Удару молнии, прорезывающему небо, озаряющему округу и потрясающему свидетеля, предшествует полная неподвижность, которая держит в напряжении все пространство, пока его не разорвет молния, но потом хлынет вода, окатит округу и свидетеля, еще миг — и затопит их.
*
Как материнские губы: они приоткрываются, и по ним мы учимся есть и говорить.
(Губы, по которым мы учим речь до речи.
Губы, гипнотизирующие нас, пока мы едим, — голодным и одновременно насыщающим звуком речи, с которой мать обращается к нам, минуя наше непонимание, завораживая его.)
*
Она завораживает нас звуком речи — голодным, потому что нематериальным.
Утоляющим, потому что — ртом и в утробу.
Закрытым глазам речь — все равно что пустой рот сновидения.
*
Sicut oculi servorum...[36]
Подобно очам рабов, чутко следящим за хозяйскими движениями, мы живем. Любим. Читаем. Играем музыку. Всё никак не выйдем из земли Египетской.
*
В Руане, в отделе рукописей городской библиотеки, хранится сборник текстов, написанных рукой господина Сидвиля[37] в первой половине XVIII века и озаглавленных «Мысли, заметки и наблюдения». На восемьдесят седьмой странице читаем: «Господин Фонтенель[38] говорил: что на свете труднее всего изучить, что узнаётся от людей, кои и не думают учить других людей, а те и не думают учиться? Язык — и это, должно быть, самый трудный предмет на свете. Но как же сие происходит? Господин Фонтенель говорит, что много думал об этом, но так и не сумел понять».
*
Любовь есть форма разума (голод губам, странствие взгляду), которую заботит лишь инакость другого человека. Это вид познания, и первая его особенность в том, что его прозорливость противостоит речи. Язык общепринятый, общенародный, выученный (выученный после того, как был прочтен по материнским губам) всегда анахронизм по отношению к более раннему и гармоничному влиянию, которое пробуждает любовь (и этим она отличается от вожделения).
*
Страсть — невольная, непреодолимая тяга к близости другого, чужого тела. Эта внезапная молчаливая связь толкает на поступки, от которых душа воспаряет или даже впадает в безумие; эти поступки грозят погубить семейные, супружеские и прочие узы.
Страсть противоположна влечению: влечение нетерпеливо, а страсть — это то, что мы претерпеваем (отсюда страсти Господни); страсть, по-моему, всегда бескорыстна, потому что, пока она нами владеет, мы не задаемся вопросом, кто мы и что мы; нас это еще не волнует.
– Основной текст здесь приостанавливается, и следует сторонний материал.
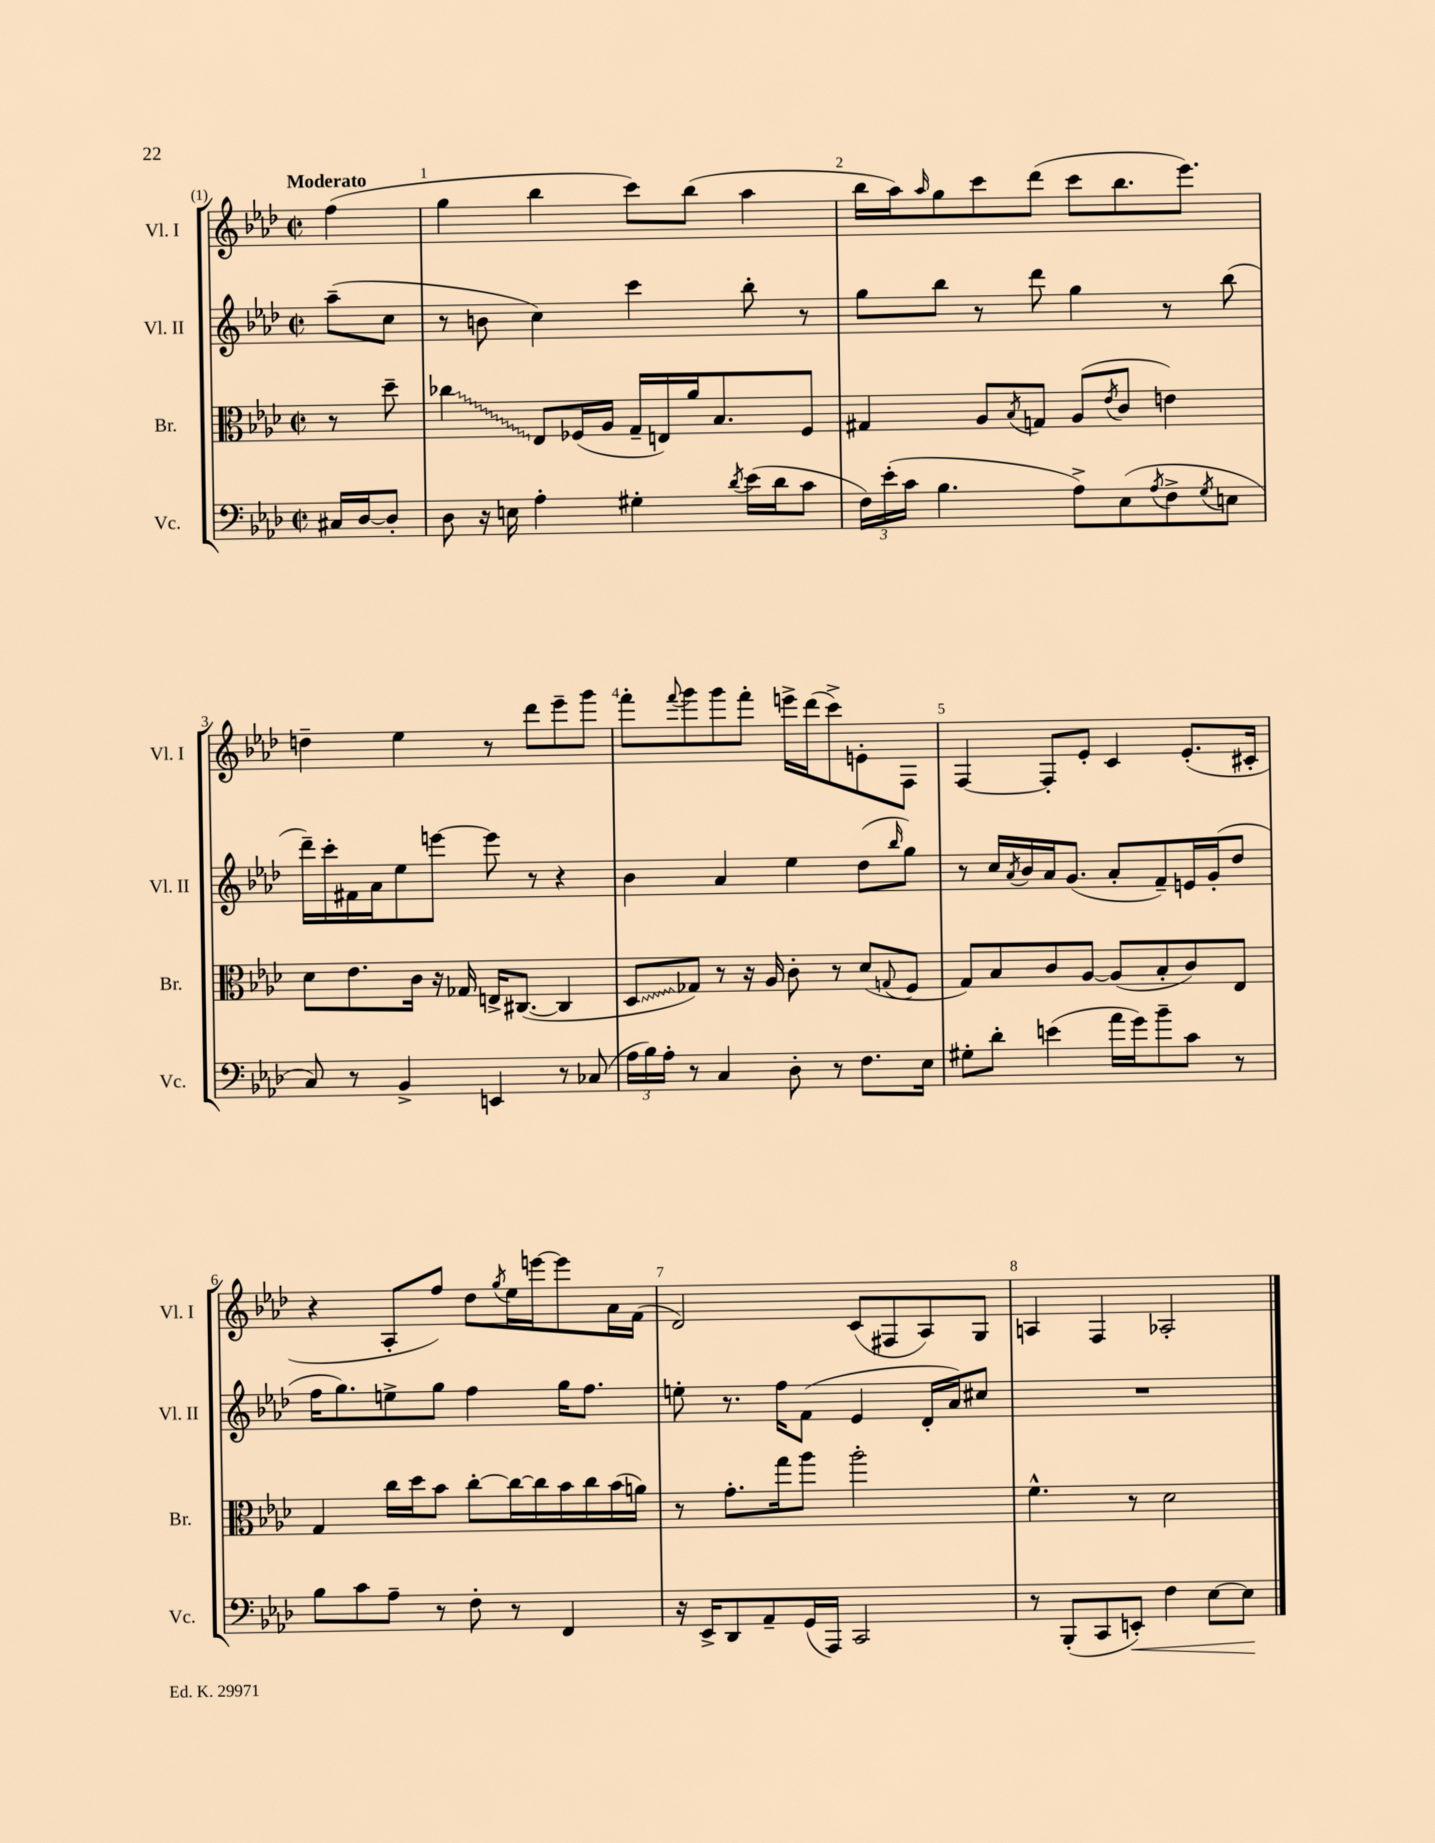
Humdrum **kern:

**kern	**kern	**kern	**kern
*staff4	*staff3	*staff2	*staff1
*clefF4	*clefC3	*clefG2	*clefG2
*k[b-e-a-d-]	*k[b-e-a-d-]	*k[b-e-a-d-]	*k[b-e-a-d-]
*M2/2	*M2/2	*M2/2	*M2/2
*met(c|)	*met(c|)	*met(c|)	*met(c|)
16C#	8r	(8aa-~	(4ff
[16D-	.	.	.
8D-']	8dd-~	8cc	.
=	=	=	=
8D-	4cc-	8r	4gg
16r	.	8b	.
16E	.	.	.
4A-'	8E-	4cc)	4bb-
.	(16F-	.	.
.	16A-	.	.
4G#'	16G~	4ccc	8ccc)
.	16E)	.	.
.	16a-	.	(8bb-
.	8.B-	.	.
8qd-	.	.	.
(16e-	.	8bb-'	4aa-
16d-	.	.	.
8c	8F-	8r	.
=	=	=	=
24F)	4G#	8gg	16bb-
(24e-'	.	.	.
.	.	.	16aa-)
24c	.	.	.
.	.	.	16qqaa-
4.B-	.	8bb-	8gg
.	8A-	8r	8ccc
.	8qB-	.	.
.	8G	8ddd-	(8ddd-
8A-^)	(8A-	4gg	8ccc
.	8qe-	.	.
(8E-	8c	.	8.bb-
8qA-	.	.	.
8F^	4e)	8r	.
.	.	.	8.eee-)
8qG	.	.	.
8E	.	(8bb-	.
=	=	=	=
8C)	8d-	16ddd-~)	4dd~
.	.	16ccc'	.
8r	8.e-	16f#	.
.	.	16a-	.
4BB-^	.	8ee-	4ee-
.	16c	.	.
.	16r	[8eee	.
.	16G-	.	.
4EE	16E^	8eee]	8r
.	([8.C#	.	.
.	.	8r	8ddd-
8r	4C#]	4r	8eee-~
(8C-	.	.	8ggg
=	=	=	=
24A-	8D-	4b-	8fff'
24B-)	.	.	.
24A-'	.	.	.
.	.	.	8qqfff
8r	8G-)	.	8ggg
4C	8r	4a-	8ggg
.	16r	.	8fff'
.	16A-	.	.
8D-'	8c'	4ee-	16eee^
.	.	.	(16ddd-
8r	8r	.	8ccc^)
8.F	(8d-	(8dd-	8e'
.	8qqG	16qqbb-	.
.	8F	8gg)	8F
16E-	.	.	.
=	=	=	=
8G#'	8G)	8r	[4F
8d-'	8B-	16cc	.
.	.	8qa-	.
.	.	16b-	.
(4e	8c	16a-	8F']
.	.	(8.g	.
.	[8A-	.	8e-'
16a-	(8A-]	8a-'	4c
16g)	.	.	.
8b-~	8B-'	8f~)	.
8c	8c)	16e	(8.e-'
.	.	(16g'	.
8r	8E-	8dd-	.
.	.	.	16c#'
=	=	=	=
8B-	4G	16ff	4r
.	.	8.gg)	.
8c	.	.	.
8A-~	16cc	8ee^	8A-'
.	16dd-	.	.
8r	8b-	8gg	8ff)
8F'	[8cc'	4ff	8dd-
.	.	.	8qgg
8r	16cc_	.	16ee-
.	16cc]	.	[16eee
4FF	16b-	16gg	8eee]
.	16cc	8.ff	.
.	(16b-	.	16a-
.	16a)	.	(16f
=	=	=	=
16r	8r	8ee'	2d-)
16EE-^	.	.	.
8DD-	8.g'	8.r	.
8AA-~	.	.	.
.	16gg	16ff	.
(16GG	8aa-	(8f	.
16AAA-)	.	.	.
2CC	2aa-'	4e-	(8c
.	.	.	8F#
.	.	16d-'	8A-)
.	.	16a-)	.
.	.	8cc#	8G
=	=	=	=
8r	4.f^^	1r	4A
(8BBB-'	.	.	.
8CC	.	.	4F
8EE')	8r	.	.
4F	2d-	.	2A-'
[8E-	.	.	.
8E-]	.	.	.
==	==	==	==
*-	*-	*-	*-
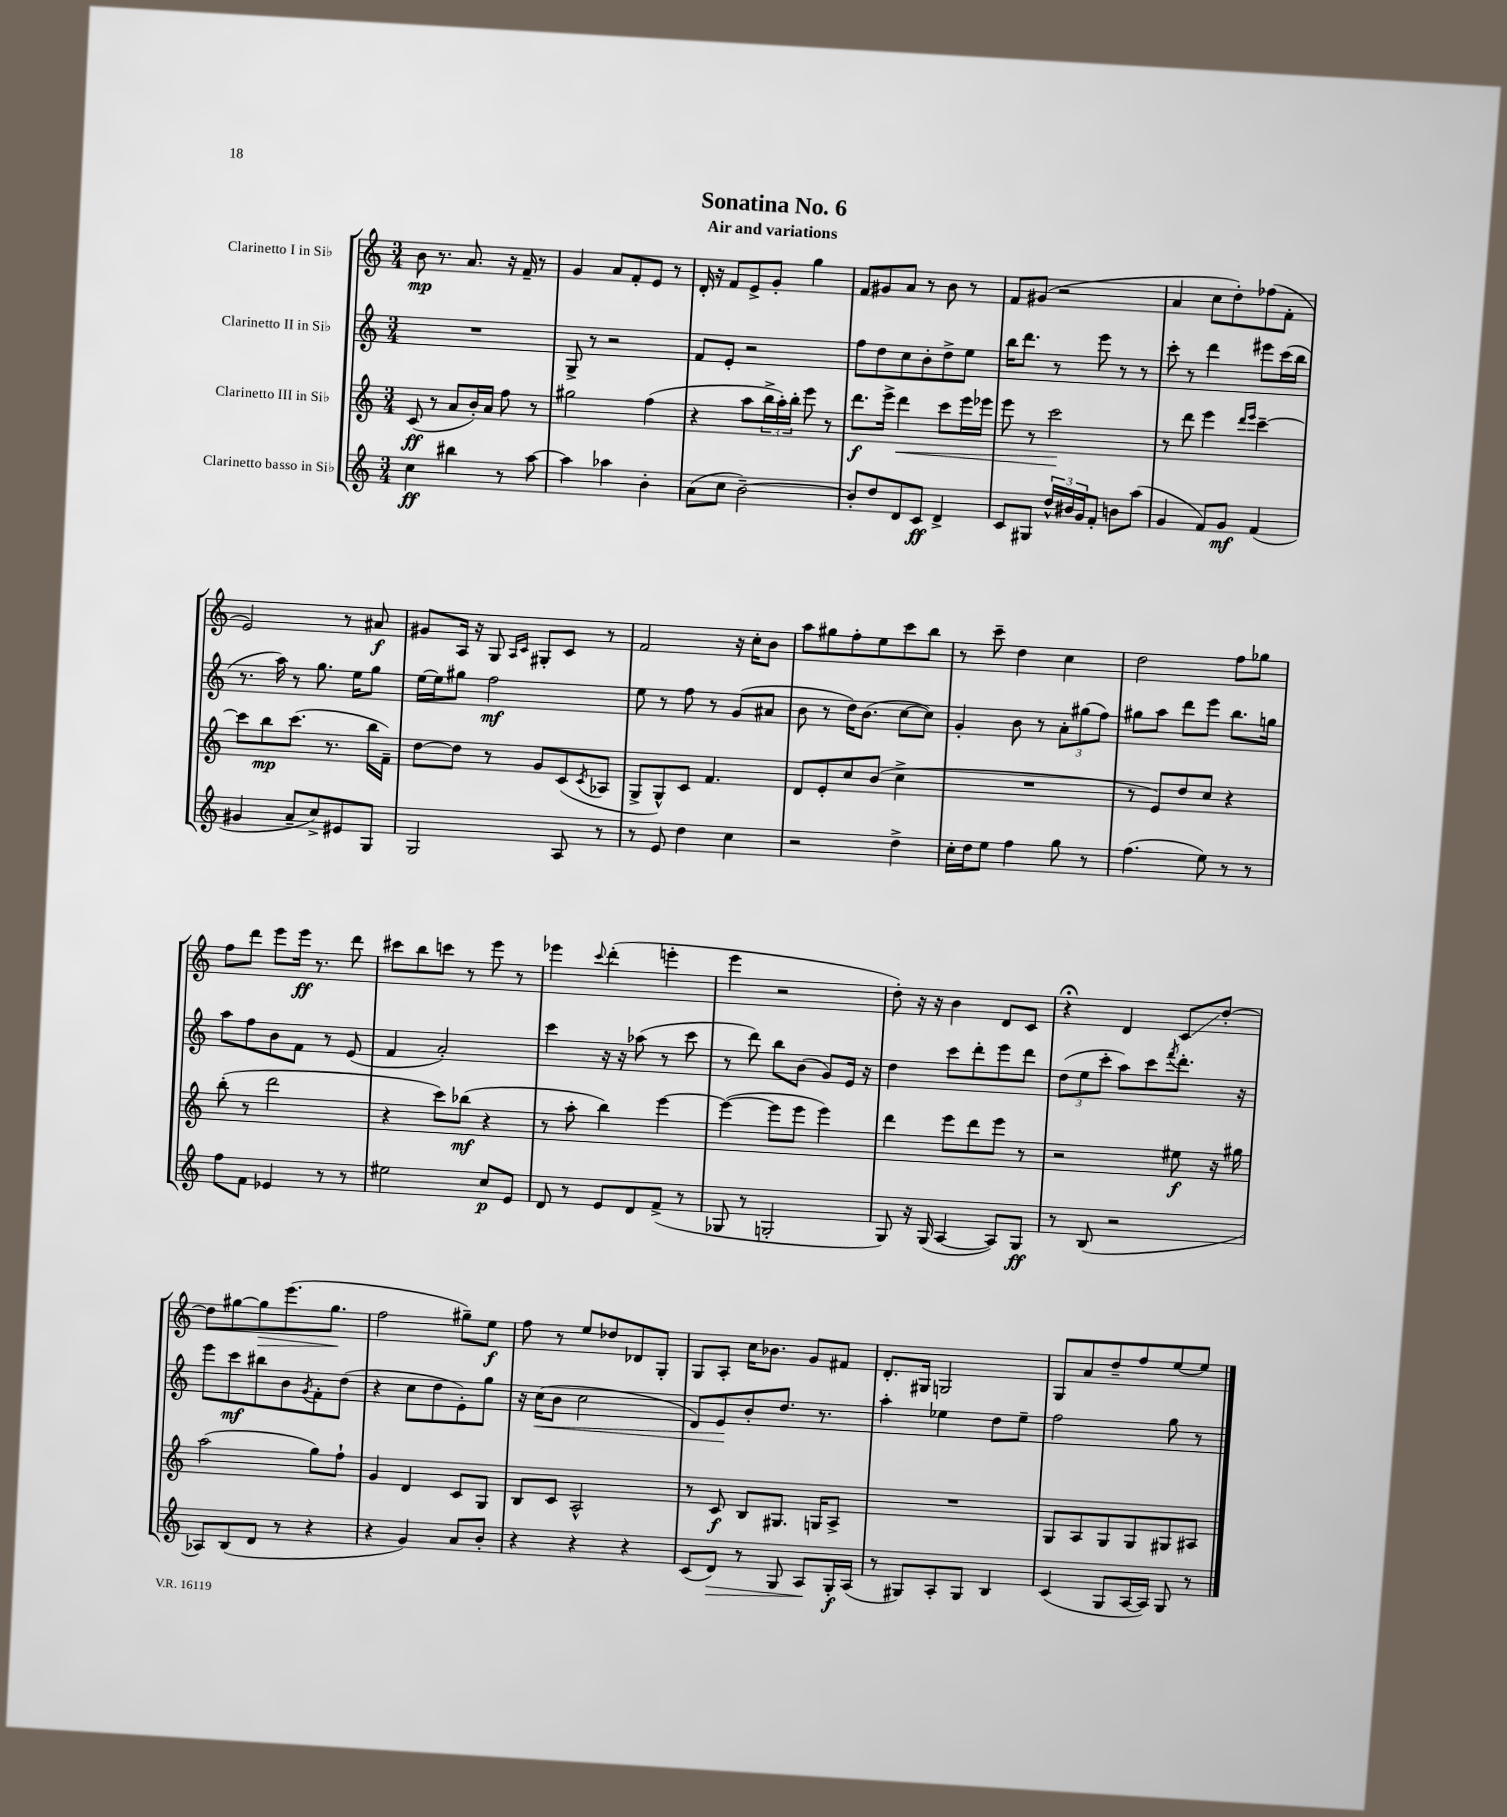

А еще точнее, любовь бескорыстна: вся ее корысть — быть поближе к другому человеку. Эта близость — не поглощение другого человека: страсть мечтает сама влиться в тело другого, стать частицей той непохожести, которая вызвала ее к жизни. Она мечтает о слиянии, редкостном, почти невозможном (разве что при пожирании), или, на худой конец, о смешении. Из этого следует, что:
1. Любовь идет вразрез с корыстью.
2. Любовь не считается с интересами общества.
3. Все неистовые поступки, на которые она толкает, — сплошной выплеск чувств, сплошное бескорыстие. Красота. Нарциссизм, разлив, перехлест. Ничего общего с поведением, допустимым в обществе. С тех пор, как на свете существует язык, и до наших дней эти берущие за душу acting out[39] это трогательное изнеможение, эти отрешенные извращения, эти неотвязные мании, эта дерзость, гнушающаяся какими бы то ни было хитростями и уловками, вызывают к жизни рассказы, которыми общество утешается, мстя за себя (или раскаиваясь постфактум). Общество всегда раскаивается в своих преступлениях, когда раскаяние уже ничем не грозит.